EFS uses NFS, so you can mount an EFS filesystem on as many instances as you like, even across availability zones within one region. The size limit for any one file in EFS is 52 terabytes, and your instance will actually report 8 exabytes of free space. The actual free space is for all practical purposes unlimited, but EFS is also the most expensive -- if you did have a 52 TiB file stored there for one month, that storage would cost over $15,000. The most I ever stored was about 20 TiB for 2 weeks, cost me about $5k but if you need the space, the space is there. It's billed hourly, so if you stored the 52 TiB file for just a couple of hours and then deleted it, you'd pay maybe $50. The "Elastic" in EFS refers to the capacity and the price. You don't pre-provision space on EFS. You use what you need and delete what you don't, and the billable size is calculated hourly.
A discussion of storage wouldn't be complete without S3. It's not a filesystem, it's an object store. At about 1/10 the price of EFS, S3 also has effectively infinite capacity, and a maximum object size of 5TB. Some applications would be better designed using S3 objects, instead of files.
S3 can also be easily used by systems outside of AWS, whether in your data center or in another cloud. The other storage technologies are intended for use inside EC2, though there is an undocumented workaround that allows EFS to be used externally or across regions, with proxies and tunnels.
I just had a similar experience! My C5.xlarge instance detects an EBS as nvme1n1. I have added this line in fstab.
/dev/nvme1n1 /data ext4 discard,defaults,nofail 0 2
After a couple of rebooting, it looked working. It kept running for weeks. But today, I just got alert that instance was unable to be connected. I tried rebooting it from AWS console, no luck looks the culprit is the fstab. The disk mount is failed.
I raised the ticket to AWS support, no feedback yet. I have to start a new instance to recover my service.
In another test instance, I try to use UUID(get by command blkid) instead of /dev/nvme1n1. So far looks still working... will see if it cause any issue.
I will update here if any AWS support feedback.
================ EDIT with my fix ===========
AWS doesn't give me feedback yet, but I found the issue. Actually, in fstab, whatever you mount /dev/nvme1n1 or UUID, it doesn't matter. My issue is, my ESB has some errors in file system. I attached it to an instance then run
fsck.ext4 /dev/nvme1n1
After fixes a couple of file system error, put it in fstab, reboot, no problem anymore!
You may find useful new EC2 instance family equipped with local NVMe storage: C5d.
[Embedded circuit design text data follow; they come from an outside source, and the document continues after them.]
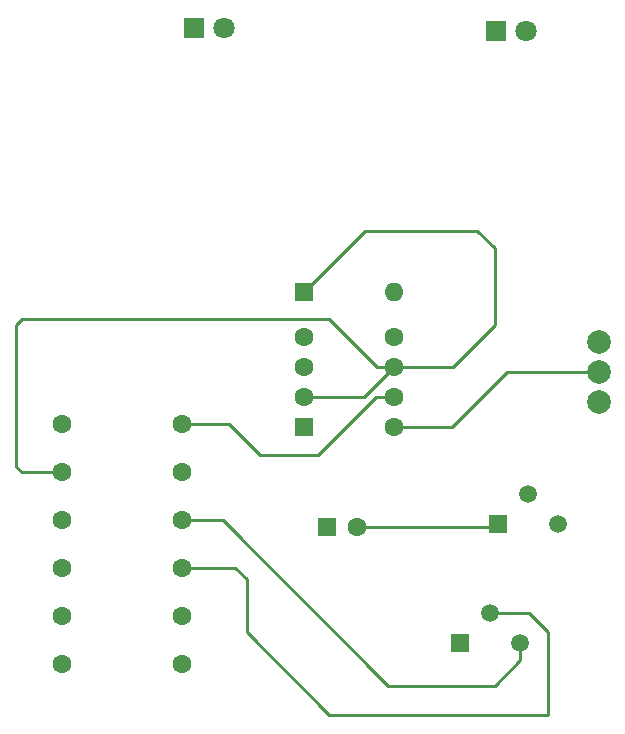
<source format=gbr>
%TF.GenerationSoftware,KiCad,Pcbnew,9.0.6*%
%TF.CreationDate,2025-12-08T17:51:08+01:00*%
%TF.ProjectId,Rocket,526f636b-6574-42e6-9b69-6361645f7063,rev?*%
%TF.SameCoordinates,Original*%
%TF.FileFunction,Copper,L1,Top*%
%TF.FilePolarity,Positive*%
%FSLAX46Y46*%
G04 Gerber Fmt 4.6, Leading zero omitted, Abs format (unit mm)*
G04 Created by KiCad (PCBNEW 9.0.6) date 2025-12-08 17:51:08*
%MOMM*%
%LPD*%
G01*
G04 APERTURE LIST*
G04 Aperture macros list*
%AMRoundRect*
0 Rectangle with rounded corners*
0 $1 Rounding radius*
0 $2 $3 $4 $5 $6 $7 $8 $9 X,Y pos of 4 corners*
0 Add a 4 corners polygon primitive as box body*
4,1,4,$2,$3,$4,$5,$6,$7,$8,$9,$2,$3,0*
0 Add four circle primitives for the rounded corners*
1,1,$1+$1,$2,$3*
1,1,$1+$1,$4,$5*
1,1,$1+$1,$6,$7*
1,1,$1+$1,$8,$9*
0 Add four rect primitives between the rounded corners*
20,1,$1+$1,$2,$3,$4,$5,0*
20,1,$1+$1,$4,$5,$6,$7,0*
20,1,$1+$1,$6,$7,$8,$9,0*
20,1,$1+$1,$8,$9,$2,$3,0*%
G04 Aperture macros list end*
%TA.AperFunction,ComponentPad*%
%ADD10C,1.600000*%
%TD*%
%TA.AperFunction,ComponentPad*%
%ADD11R,1.600000X1.600000*%
%TD*%
%TA.AperFunction,ComponentPad*%
%ADD12C,1.500000*%
%TD*%
%TA.AperFunction,ComponentPad*%
%ADD13R,1.500000X1.500000*%
%TD*%
%TA.AperFunction,ComponentPad*%
%ADD14O,1.600000X1.600000*%
%TD*%
%TA.AperFunction,ComponentPad*%
%ADD15C,2.000000*%
%TD*%
%TA.AperFunction,ComponentPad*%
%ADD16RoundRect,0.250000X-0.550000X-0.550000X0.550000X-0.550000X0.550000X0.550000X-0.550000X0.550000X0*%
%TD*%
%TA.AperFunction,ComponentPad*%
%ADD17R,1.800000X1.800000*%
%TD*%
%TA.AperFunction,ComponentPad*%
%ADD18C,1.800000*%
%TD*%
%TA.AperFunction,Conductor*%
%ADD19C,0.250000*%
%TD*%
G04 APERTURE END LIST*
D10*
%TO.P,C1,2*%
%TO.N,Net-(D1-K)*%
X152300000Y-112600000D03*
D11*
%TO.P,C1,1*%
%TO.N,Net-(D3-K)*%
X149800000Y-112600000D03*
%TD*%
D12*
%TO.P,Q1,3,C*%
%TO.N,Net-(Q1-C)*%
X169400000Y-112300000D03*
%TO.P,Q1,2,B*%
%TO.N,Net-(Q1-B)*%
X166860000Y-109760000D03*
D13*
%TO.P,Q1,1,E*%
%TO.N,Net-(D1-K)*%
X164320000Y-112300000D03*
%TD*%
D10*
%TO.P,R5,2*%
%TO.N,Net-(Q1-C)*%
X137500000Y-116050000D03*
%TO.P,R5,1*%
%TO.N,Net-(S1-E)*%
X127340000Y-116050000D03*
%TD*%
D14*
%TO.P,D3,2,A*%
%TO.N,Net-(D3-A)*%
X155443900Y-92693500D03*
D11*
%TO.P,D3,1,K*%
%TO.N,Net-(D3-K)*%
X147823900Y-92693500D03*
%TD*%
D12*
%TO.P,Q2,3,C*%
%TO.N,Net-(Q2-C)*%
X166140000Y-122418808D03*
%TO.P,Q2,2,B*%
%TO.N,Net-(Q1-C)*%
X163600000Y-119878808D03*
D13*
%TO.P,Q2,1,E*%
%TO.N,Net-(D1-A)*%
X161060000Y-122418808D03*
%TD*%
D15*
%TO.P,S1,3,A*%
%TO.N,unconnected-(S1-A-Pad3)*%
X172800000Y-96920000D03*
%TO.P,S1,2,E*%
%TO.N,Net-(S1-E)*%
X172800000Y-99460000D03*
%TO.P,S1,1,A*%
%TO.N,Net-(S1-A-Pad1)*%
X172800000Y-102000000D03*
%TD*%
D10*
%TO.P,R4,2*%
%TO.N,Net-(D1-K)*%
X137500000Y-120100000D03*
%TO.P,R4,1*%
%TO.N,Net-(Q1-B)*%
X127340000Y-120100000D03*
%TD*%
%TO.P,R8,2*%
%TO.N,Net-(D3-A)*%
X137500000Y-103900000D03*
%TO.P,R8,1*%
%TO.N,Net-(S1-E)*%
X127340000Y-103900000D03*
%TD*%
%TO.P,R3,2*%
%TO.N,Net-(Q1-B)*%
X137500000Y-124150000D03*
%TO.P,R3,1*%
%TO.N,Net-(D3-K)*%
X127340000Y-124150000D03*
%TD*%
%TO.P,R6,2*%
%TO.N,Net-(Q2-C)*%
X137500000Y-112000000D03*
%TO.P,R6,1*%
%TO.N,Net-(S1-E)*%
X127340000Y-112000000D03*
%TD*%
%TO.P,R7,2*%
%TO.N,Net-(D3-A)*%
X137500000Y-107950000D03*
%TO.P,R7,1*%
%TO.N,Net-(D3-K)*%
X127340000Y-107950000D03*
%TD*%
%TO.P,U1,8,VCC*%
%TO.N,Net-(S1-E)*%
X155453900Y-104133500D03*
%TO.P,U1,7,DIS*%
%TO.N,Net-(D3-A)*%
X155453900Y-101593500D03*
%TO.P,U1,6,THR*%
%TO.N,Net-(D3-K)*%
X155453900Y-99053500D03*
%TO.P,U1,5,CV*%
%TO.N,unconnected-(U1-CV-Pad5)*%
X155453900Y-96513500D03*
%TO.P,U1,4,R*%
%TO.N,Net-(S1-E)*%
X147833900Y-96513500D03*
%TO.P,U1,3,Q*%
%TO.N,unconnected-(U1-Q-Pad3)*%
X147833900Y-99053500D03*
%TO.P,U1,2,TR*%
%TO.N,Net-(D3-K)*%
X147833900Y-101593500D03*
D16*
%TO.P,U1,1,GND*%
%TO.N,Net-(D1-K)*%
X147833900Y-104133500D03*
%TD*%
D17*
%TO.P,D2,1,K*%
%TO.N,Net-(D1-K)*%
X138500000Y-70300000D03*
D18*
%TO.P,D2,2,A*%
%TO.N,Net-(D1-A)*%
X141040000Y-70300000D03*
%TD*%
D17*
%TO.P,D1,1,K*%
%TO.N,Net-(D1-K)*%
X164100000Y-70600000D03*
D18*
%TO.P,D1,2,A*%
%TO.N,Net-(D1-A)*%
X166640000Y-70600000D03*
%TD*%
D19*
%TO.N,Net-(D3-K)*%
X152913900Y-101593500D02*
X155453900Y-99053500D01*
X147833900Y-101593500D02*
X152913900Y-101593500D01*
X123500000Y-107500000D02*
X123950000Y-107950000D01*
X124000000Y-95000000D02*
X123500000Y-95500000D01*
X123500000Y-95500000D02*
X123500000Y-107500000D01*
X150000000Y-95000000D02*
X124000000Y-95000000D01*
X154053500Y-99053500D02*
X150000000Y-95000000D01*
X155453900Y-99053500D02*
X154053500Y-99053500D01*
X123950000Y-107950000D02*
X127340000Y-107950000D01*
X160446500Y-99053500D02*
X155453900Y-99053500D01*
X164000000Y-95500000D02*
X160446500Y-99053500D01*
X162500000Y-87500000D02*
X164000000Y-89000000D01*
X164000000Y-89000000D02*
X164000000Y-95500000D01*
X153017400Y-87500000D02*
X162500000Y-87500000D01*
X147823900Y-92693500D02*
X153017400Y-87500000D01*
%TO.N,Net-(D3-A)*%
X149000000Y-106500000D02*
X144100000Y-106500000D01*
X144100000Y-106500000D02*
X141500000Y-103900000D01*
X153906500Y-101593500D02*
X149000000Y-106500000D01*
X155453900Y-101593500D02*
X153906500Y-101593500D01*
X141500000Y-103900000D02*
X137500000Y-103900000D01*
X141600000Y-103900000D02*
X141500000Y-103900000D01*
%TO.N,Net-(Q1-C)*%
X168500000Y-128500000D02*
X150000000Y-128500000D01*
X150000000Y-128500000D02*
X143000000Y-121500000D01*
X143000000Y-117000000D02*
X142050000Y-116050000D01*
X168500000Y-121500000D02*
X168500000Y-128500000D01*
X143000000Y-121500000D02*
X143000000Y-117000000D01*
X166878808Y-119878808D02*
X168500000Y-121500000D01*
X142050000Y-116050000D02*
X137500000Y-116050000D01*
X163600000Y-119878808D02*
X166878808Y-119878808D01*
%TO.N,Net-(Q2-C)*%
X164000000Y-126000000D02*
X166140000Y-123860000D01*
X155000000Y-126000000D02*
X164000000Y-126000000D01*
X141000000Y-112000000D02*
X155000000Y-126000000D01*
X137500000Y-112000000D02*
X141000000Y-112000000D01*
X166140000Y-123860000D02*
X166140000Y-122418808D01*
%TO.N,Net-(D1-K)*%
X164020000Y-112600000D02*
X164320000Y-112300000D01*
X152300000Y-112600000D02*
X164020000Y-112600000D01*
%TO.N,Net-(S1-E)*%
X165040000Y-99460000D02*
X172800000Y-99460000D01*
X160366500Y-104133500D02*
X165040000Y-99460000D01*
X155453900Y-104133500D02*
X160366500Y-104133500D01*
%TD*%
M02*

</source>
See announcement blog post: https://aws.amazon.com/blogs/aws/ec2-instance-update-c5-instances-with-local-nvme-storage-c5d/
Some excerpts from the blog post:
You don’t have to specify a block device mapping in your AMI or during the instance launch; the local storage will show up as one or more devices (/dev/nvme*1 on Linux) after the guest operating system has booted.
Other than the addition of local storage, the C5 and C5d share the same specs.
You can use any AMI that includes drivers for the Elastic Network Adapter (ENA) and NVMe
Each local NVMe device is hardware encrypted using the XTS-AES-256 block cipher and a unique key.
Local NVMe devices have the same lifetime as the instance they are attached to and do not stick around after the instance has been stopped or terminated.